Implement an LRU cache
Company: Affirm
Role: Software Engineer
Category: Coding & Algorithms
Difficulty: easy
Interview Round: Onsite
Quick Answer: This question evaluates a candidate's ability to design and implement efficient cache eviction policies while managing time and space complexity guarantees for mutable key-value stores.
Constraints
- 1 <= capacity <= 10^5
- 0 <= len(operations) <= 2 * 10^5
- operations[i] is either [0, key] or [1, key, value]
- -10^9 <= key, value <= 10^9
- Both get and put must run in average O(1) time
Examples
Input: (2, [[1,1,1], [1,2,2], [0,1], [1,3,3], [0,2], [1,4,4], [0,1], [0,3], [0,4]])

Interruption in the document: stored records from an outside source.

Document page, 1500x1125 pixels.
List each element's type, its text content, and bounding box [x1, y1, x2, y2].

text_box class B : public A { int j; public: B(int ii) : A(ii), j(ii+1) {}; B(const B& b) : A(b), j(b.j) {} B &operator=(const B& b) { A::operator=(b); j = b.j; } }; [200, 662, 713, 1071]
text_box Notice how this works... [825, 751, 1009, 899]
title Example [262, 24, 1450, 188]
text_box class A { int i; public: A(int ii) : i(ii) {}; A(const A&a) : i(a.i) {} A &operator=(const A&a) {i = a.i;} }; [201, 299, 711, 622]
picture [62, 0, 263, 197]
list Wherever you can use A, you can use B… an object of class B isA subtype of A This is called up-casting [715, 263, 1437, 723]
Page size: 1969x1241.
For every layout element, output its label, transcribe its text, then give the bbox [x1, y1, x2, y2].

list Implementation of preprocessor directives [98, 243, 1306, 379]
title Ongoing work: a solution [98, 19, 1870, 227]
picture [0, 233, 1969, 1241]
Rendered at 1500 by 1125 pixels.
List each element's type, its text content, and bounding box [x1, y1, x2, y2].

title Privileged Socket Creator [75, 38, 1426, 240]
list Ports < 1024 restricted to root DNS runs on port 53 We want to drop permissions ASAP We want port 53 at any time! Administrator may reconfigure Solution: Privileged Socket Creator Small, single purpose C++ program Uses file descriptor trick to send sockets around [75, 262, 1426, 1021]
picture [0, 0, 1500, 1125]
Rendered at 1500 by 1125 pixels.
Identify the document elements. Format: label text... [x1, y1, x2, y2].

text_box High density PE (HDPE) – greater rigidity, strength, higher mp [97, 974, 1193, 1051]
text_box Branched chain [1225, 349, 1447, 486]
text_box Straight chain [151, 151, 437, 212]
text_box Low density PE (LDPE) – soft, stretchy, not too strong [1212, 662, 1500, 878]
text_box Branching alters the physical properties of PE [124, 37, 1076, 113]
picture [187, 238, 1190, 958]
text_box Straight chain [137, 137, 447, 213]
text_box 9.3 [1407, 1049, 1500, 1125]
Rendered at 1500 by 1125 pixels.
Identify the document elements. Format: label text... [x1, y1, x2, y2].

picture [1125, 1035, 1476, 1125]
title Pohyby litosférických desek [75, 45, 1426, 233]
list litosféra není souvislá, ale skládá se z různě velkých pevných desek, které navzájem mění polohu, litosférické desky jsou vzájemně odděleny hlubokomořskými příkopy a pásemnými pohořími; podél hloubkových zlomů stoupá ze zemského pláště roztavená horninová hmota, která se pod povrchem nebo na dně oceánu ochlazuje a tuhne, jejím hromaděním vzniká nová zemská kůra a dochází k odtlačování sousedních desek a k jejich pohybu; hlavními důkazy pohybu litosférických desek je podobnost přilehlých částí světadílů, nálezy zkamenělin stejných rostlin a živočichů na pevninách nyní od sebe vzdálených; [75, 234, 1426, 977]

Expected Output: [1, -1, -1, 3, 4]
Explanation: After get(1), key 1 becomes most recent. put(3,3) evicts key 2. Later put(4,4) evicts key 1. The get results are 1, -1, -1, 3, and 4.
Input: (2, [[1,1,1], [1,2,2], [1,1,10], [0,1], [1,3,3], [0,2], [0,1], [0,3]])
Expected Output: [10, -1, 10, 3]
Explanation: Updating key 1 changes its value to 10 and makes it most recent. When key 3 is inserted, key 2 is least recently used and is evicted.
Input: (1, [[1,5,5], [0,5], [1,6,6], [0,5], [0,6], [1,6,60], [0,6]])
Expected Output: [5, -1, 6, 60]
Explanation: With capacity 1, inserting key 6 evicts key 5. Updating key 6 changes its value from 6 to 60.
Input: (3, [])
Expected Output: []
Explanation: There are no operations, so there are no get results.
Input: (3, [[1,1,1], [1,2,2], [1,3,3], [0,1], [0,2], [1,4,4], [0,3], [0,1], [0,2], [0,4]])
Expected Output: [1, 2, -1, 1, 2, 4]
Explanation: get(1) and get(2) update recency, making key 3 the least recently used. Therefore put(4,4) evicts key 3.
Input: (2, [[1,-1,-10], [1,2,20], [0,-1], [1,3,30], [0,2], [0,-1], [0,3]])
Expected Output: [-10, -1, -10, 30]
Explanation: Negative keys and values are supported. Accessing key -1 makes it recent, so inserting key 3 evicts key 2.
Hints
- Use a hash map to find cache entries by key in O(1) average time.
- Use a doubly linked list to track recency: move accessed or updated nodes to the front, and evict from the back.